Improve the efficiency of non-strictly monotonic (non-gapless) IIDs for pipelines
Introduction
In gitlab-com/gl-infra/production#4051 (closed), the primary database on GitLab.com suffered from contention on the internal_ids
table.
This lead to downstream saturation in pgbouncer, sidekiq, web, api, and git services.
Cause
The cause of this contention was slow client transactions locking internal_ids
with SELECT FOR UPDATE
, which were then blocking other transactions from obtaining an ID.

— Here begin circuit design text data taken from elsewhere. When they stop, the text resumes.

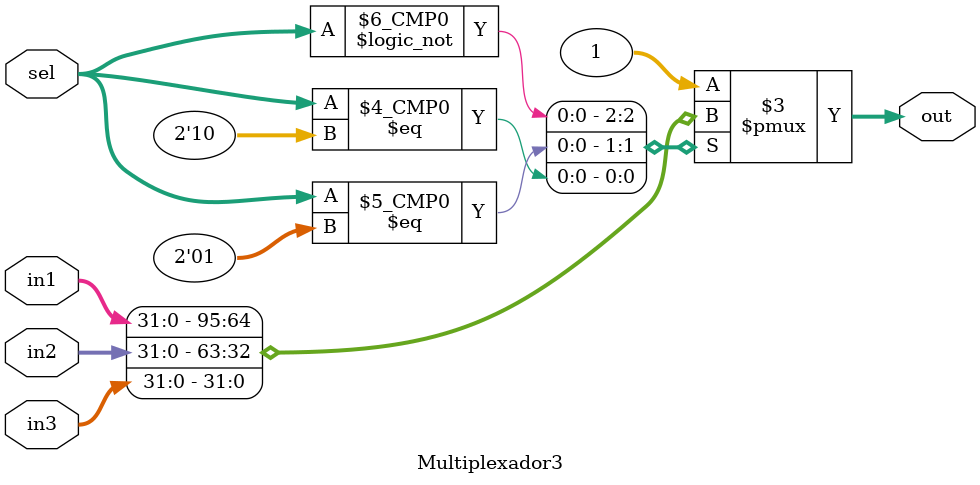
<source format=v>
module Multiplexador3 (sel, in1, in2, in3, out);

input [1:0] sel;
input [31:0] in1;
input [31:0] in2;
input [31:0] in3;
output reg [31:0] out;

always @ (*)
	case (sel)
		2'b00: out = in1;
		2'b01: out = in2;
		2'b10: out = in3;
		default: out = 32'b1;
	endcase
endmodule
</source>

This is because the blocked transactions cannot progress until the previous IID has been committed to the database, since we rely on strictly monotonic IDs: that is, each ID follows the previous one by exactly 1
and there are never any gaps.
Proposal
- For some high contention classes, allow non-strict monotonic IDs: that is, each ID is greater than the previous one, but occasionally there may be gaps, for example when an ID is issued, when the preceding requesting transaction rolls back.
- Allow certain classes,
Pipeline
to use non-strict monotonic sequences - It's unlikely that any user would notice the occasional missing ID for pipelines
This could potentially be done with a new mixin, NonStrictAtomicInternalId
(for example).
# For scaling purposes, allow non-strict monotonic sequences
module Ci
class Pipeline < ApplicationRecord
extend Gitlab::Ci::Model
include NonStrictAtomicInternalId # instead of AtomicInternalId
Implementation
Obtaining the ID would need to be done in a non-nested separate transaction, and therefore through a separate connection to Postgres.

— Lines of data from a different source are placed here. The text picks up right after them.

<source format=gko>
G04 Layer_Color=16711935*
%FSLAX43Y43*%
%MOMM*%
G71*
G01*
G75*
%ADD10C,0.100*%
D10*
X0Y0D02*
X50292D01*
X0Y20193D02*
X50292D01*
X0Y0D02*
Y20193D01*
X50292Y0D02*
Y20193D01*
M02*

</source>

The commit would be issued immediately on this transaction, and passed back to the caller (or even better, an implicit transaction could be used for the single statement).
I'm not completely sure that this approach will work, hence this is a discussion. However, even if it's a little complicated, theres a good chance that this approach will help us reduce the locking on our primary instance and potentially avoid other incidents like the one we saw today.